Competition: US & Canada
University of Wisconsin, Madison
Margaret McFall-Ngai is a professor in the Department of Medical Microbiology and Immunology at the University of Wisconsin-Madison. She is one of the leaders in the frontier field of the role of beneficial bacteria in health and disease. She received her Ph.D. degree from the University of California, Los Angeles, in 1983. During her doctoral work, she was a field biologist, with a study site in the central Philippine Islands. Her work centered upon how animals use the light produced by luminous bacteria in their behaviors. In recognition of her contributions during her graduate career, she was named Graduate Woman of the Year at UCLA in 1983. Her postdoctoral work at Jules Stein Eye Institute (UCLA Medical Center) and Scripps Institution of Oceanography (UC San Diego) focused on protein biochemistry and biophysics. To pursue these studies, she was awarded a University of California President’s Fellowship, and a National Research Service Award from the National Institutes of Health.
Combining the training from these experiences, she accepted a faculty position in Biological Sciences at the University of Southern California (USC), where she began studies on the role of beneficial bacteria in the promotion of health in animals. At that time, biologists were already realizing that such symbioses were likely to occur in all animals, including humans, but that these associations most often occur as highly complex, multispecies consortia of bacteria living with the animal host. Margaret McFall-Ngai, in collaboration with microbiologists and biochemists, and with support from the National Institutes of Health, National Science Foundation, and Office of Naval Research, developed the use of a simple animal model system, the squid-vibrio association, for the study of the establishment and maintenance of an animal-bacterial symbiosis. For these research efforts, as well as for excellence in teaching, she was given the Albert S. Raubenheimer Award for Outstanding Junior Faculty at USC in 1994.

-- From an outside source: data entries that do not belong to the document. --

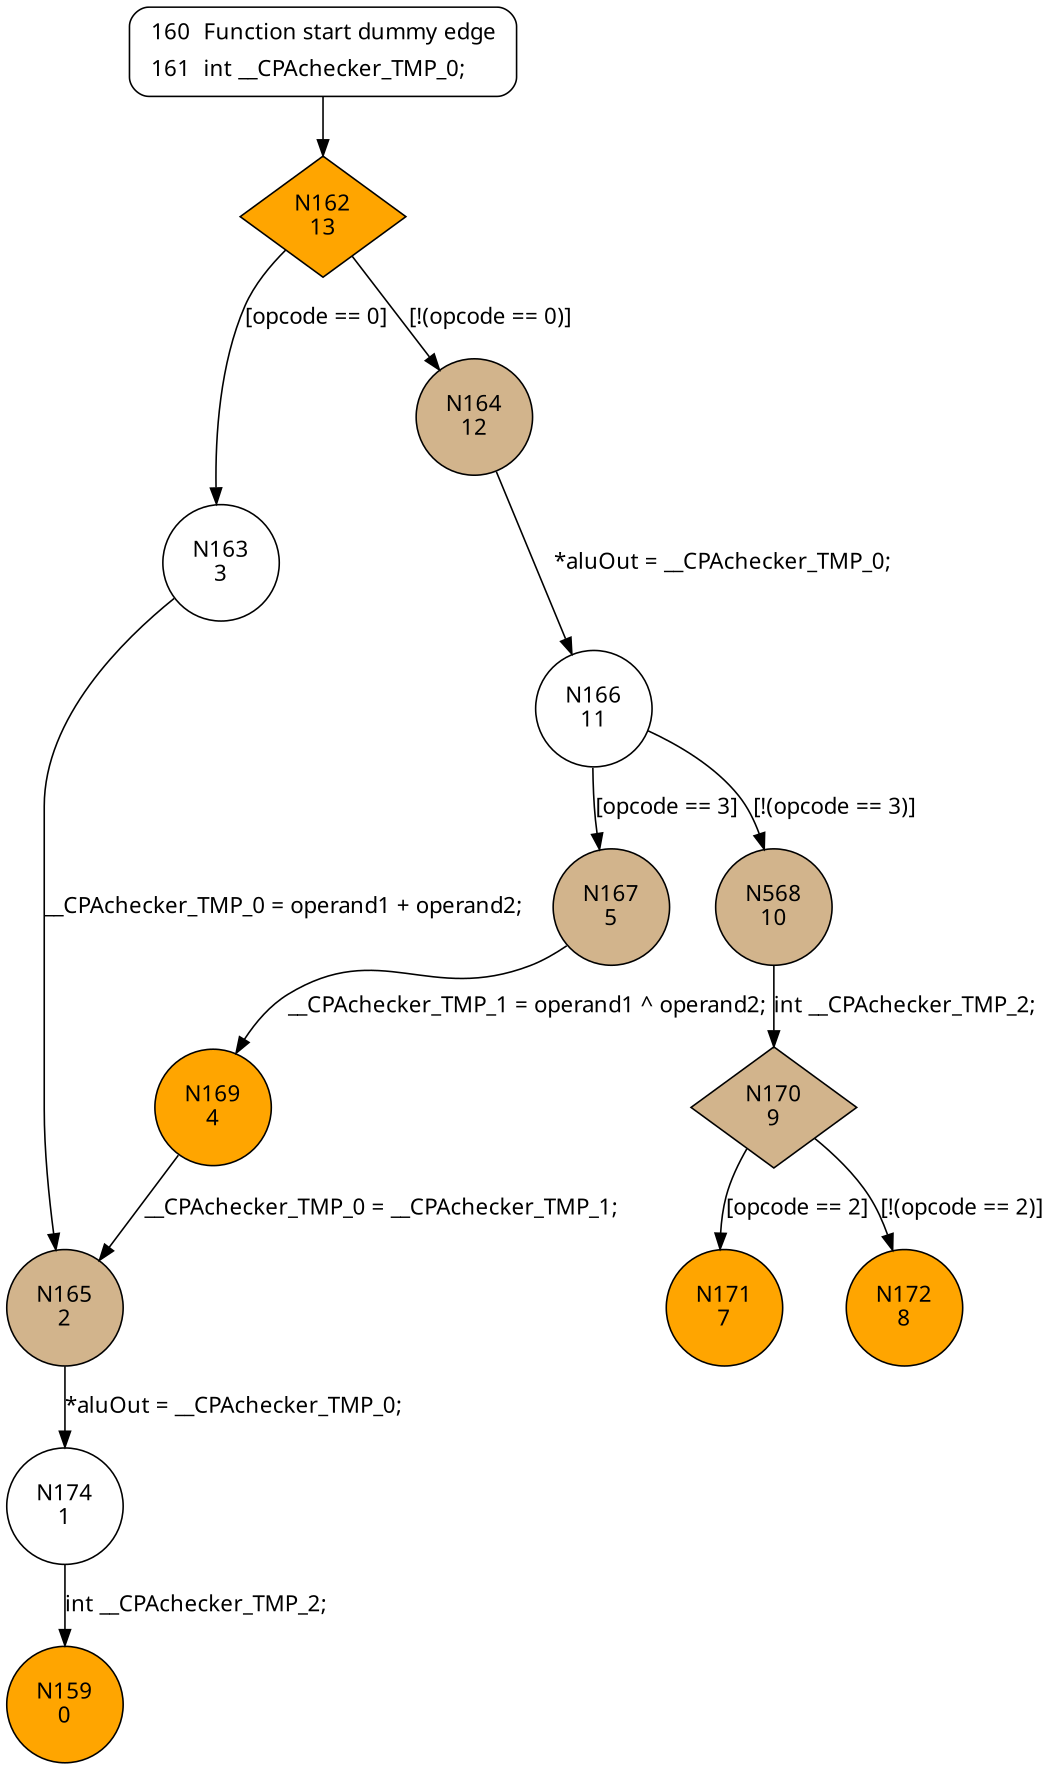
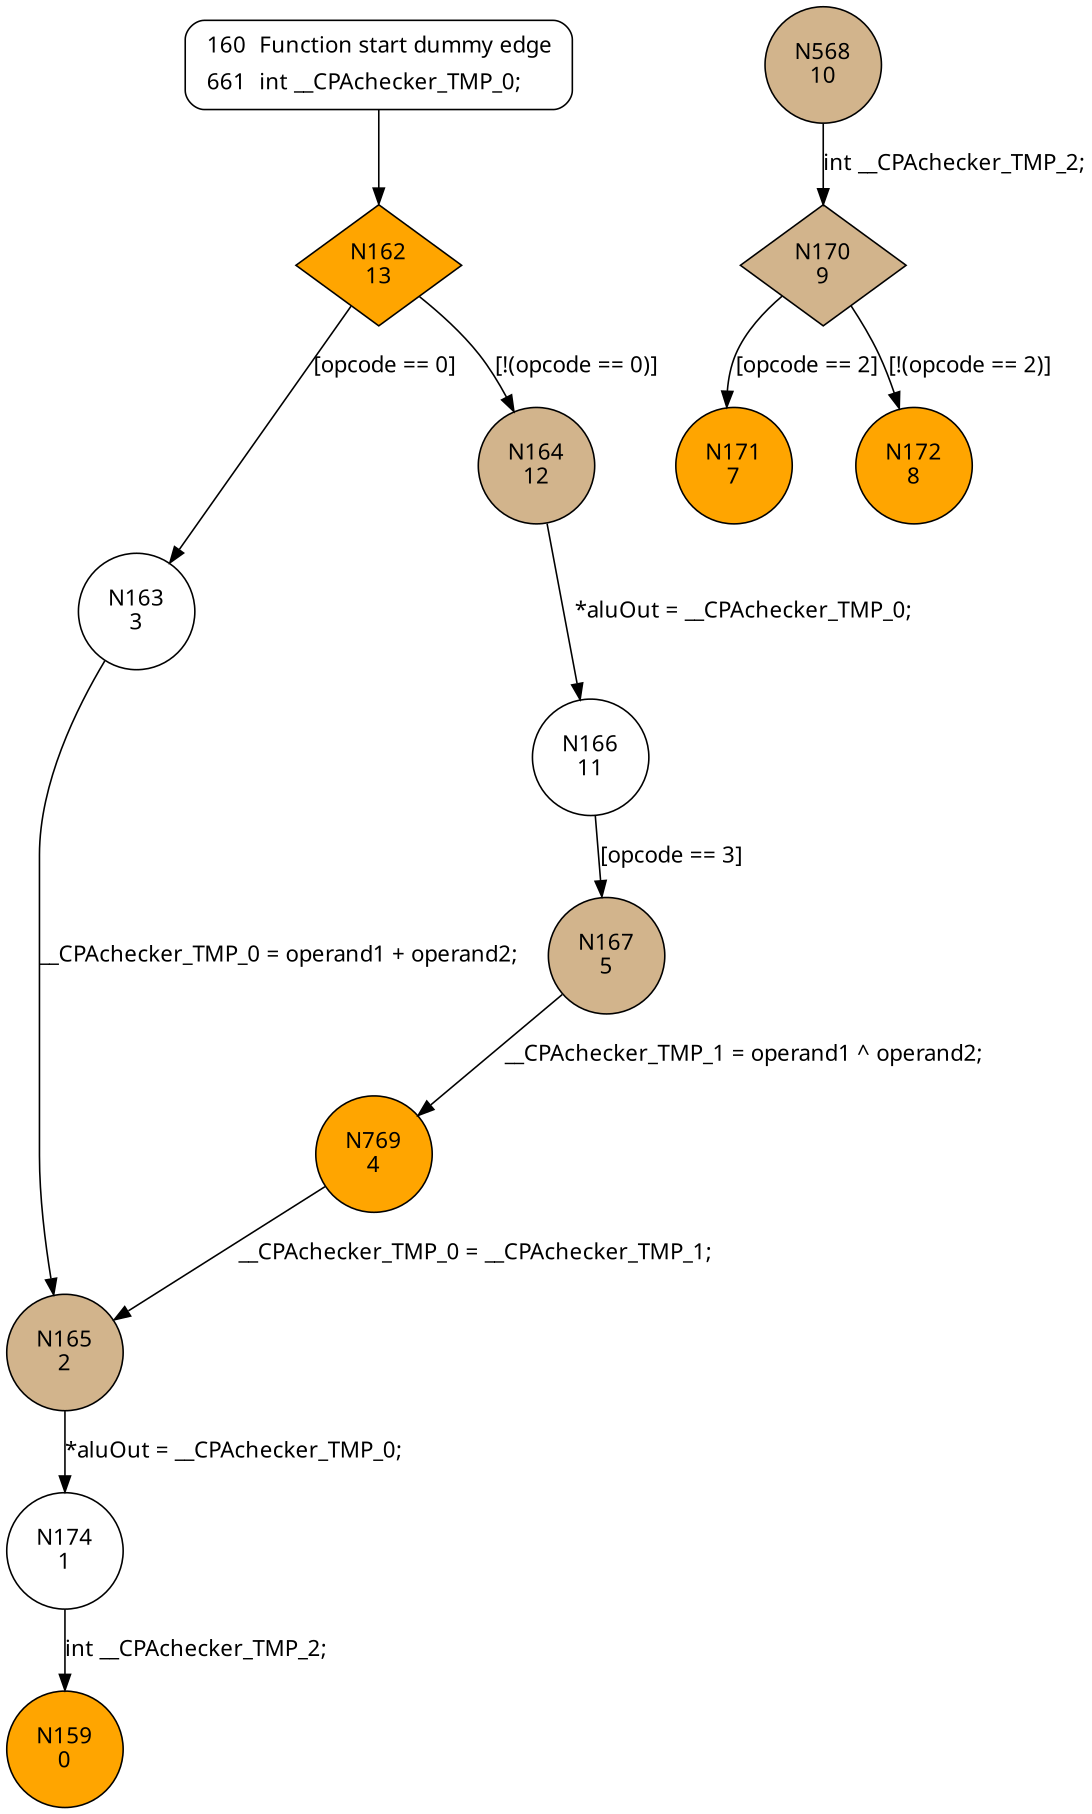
  digraph {
    fontname="Noto Sans"
    node [fillcolor=orange fontname="Noto Sans" shape=circle style=filled]
    edge [fontname="Noto Sans"]
    n1 [label="N162\n13" shape=diamond]
    n2 [fillcolor=white label="N163\n3"]
    n3 [fillcolor=tan label="N164\n12"]
    n4 [fillcolor=tan label="N165\n2"]
    n5 [fillcolor=white label="N166\n11"]
    n6 [fillcolor=white label="N174\n1"]
    n7 [fillcolor=tan label="N167\n5"]
    n8 [fillcolor=tan label="N568\n10"]
-   n9 [label="N169\n4"]
+   n9 [label="N769\n4"]
    n10 [fillcolor=tan label="N170\n9" shape=diamond]
    n11 [label="N171\n7"]
    n12 [label="N172\n8"]
    n13 [label="N159\n0"]
-   n14 [fillcolor=white label=<<table border="0" cellborder="0" cellpadding="3" bgcolor="white"><tr><td align="right">160</td><td align="left">Function start dummy edge</td></tr><tr><td align="right">161</td><td align="left">int __CPAchecker_TMP_0;</td></tr></table>> penwidth=1 shape=Mrecord style="filled,bold"]
+   n14 [fillcolor=white label=<<table border="0" cellborder="0" cellpadding="3" bgcolor="white"><tr><td align="right">160</td><td align="left">Function start dummy edge</td></tr><tr><td align="right">661</td><td align="left">int __CPAchecker_TMP_0;</td></tr></table>> penwidth=1 shape=Mrecord style="filled,bold"]
    n1 -> n2 [label="[opcode == 0]"]
    n1 -> n3 [label="[!(opcode == 0)]"]
    n2 -> n4 [label="__CPAchecker_TMP_0 = operand1 + operand2;"]
    n3 -> n5 [label="*aluOut = __CPAchecker_TMP_0;"]
    n4 -> n6 [label="*aluOut = __CPAchecker_TMP_0;"]
    n5 -> n7 [label="[opcode == 3]"]
-   n5 -> n8 [label="[!(opcode == 3)]"]
    n6 -> n13 [label="int __CPAchecker_TMP_2;"]
    n7 -> n9 [label="__CPAchecker_TMP_1 = operand1 ^ operand2;"]
    n8 -> n10 [label="int __CPAchecker_TMP_2;"]
    n9 -> n4 [label="__CPAchecker_TMP_0 = __CPAchecker_TMP_1;"]
    n10 -> n11 [label="[opcode == 2]"]
    n10 -> n12 [label="[!(opcode == 2)]"]
    n14 -> n1
  }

After receiving tenure at USC, she was recruited to the Kewalo Marine Laboratory at the University of Hawaii (UH) in 1996, where she joined a group of internationally recognized cell and developmental biologists who use model invertebrates to address basic biological and biomedical questions. While at UH, she received a grant from the WM Keck Foundation to develop genomic tools for the study of her model symbiosis, and from the Rockefeller Foundation to organize an international meeting on symbiosis at the Rockefeller Conference Center in Bellagio, Italy. In recognition of her contributions to the field of microbiology, she was elected to the American Academy of Microbiology in 2002. In the same year, she received the Regents’ Medal for Excellence in Research in recognition of her scholarship at UH, and was the recipient of the Miescher-Ishida Prize from the International Society for Endocytobiology. She was also involved in several leadership positions while in Hawaii, including serving as the Chair of the Rhodes Scholar Committee for the State of Hawaii.
In 2004, in response to a cluster-hire initiative in the field of symbiosis, Dr. McFall-Ngai accepted a position at the University of Wisconsin, Madison, in the Department of Medical Microbiology and Immunology. At UW Madison, she continues to develop the squid-vibrio model and to promote the study of beneficial animal-bacterial interactions. In addition to focusing on the work of her laboratory, she has been active in integrating this field into other areas of biology, particularly as it influences the discipline of immunology. She is currently serving as the Chair-Elect of the national meeting of the American Society for Microbiology. In addition, she is a member of the Board of Life Sciences of the National Academy of Science, addressing “A new biology for the 21st century: Ensuring the US leads the coming biology revolution.” As part of a committee of eighteen biologists from across the country she is charged with helping the government identify the key areas of biological research that should be developed in the near future.
During her Guggenheim term, Margaret McFall-Ngai will be studying the role of symbiosis in shaping evolutionary selection, specifically on the form and function of the animal immune system. The traditional view of the immunity is that its principal function is to fight microbial infection. Recognition that, to maintain a healthy state, animals require persistence associations with hundreds of species of beneficial bacteria demands that we rethink this view. To effectively incorporate the essential role of microbial symbioses into our conceptual understanding of the animal immune system, she will visit the world’s major centers of microbiology and immunology research to gain a full view of where biologists now stand on these concepts, and where they will need to go to open new horizons.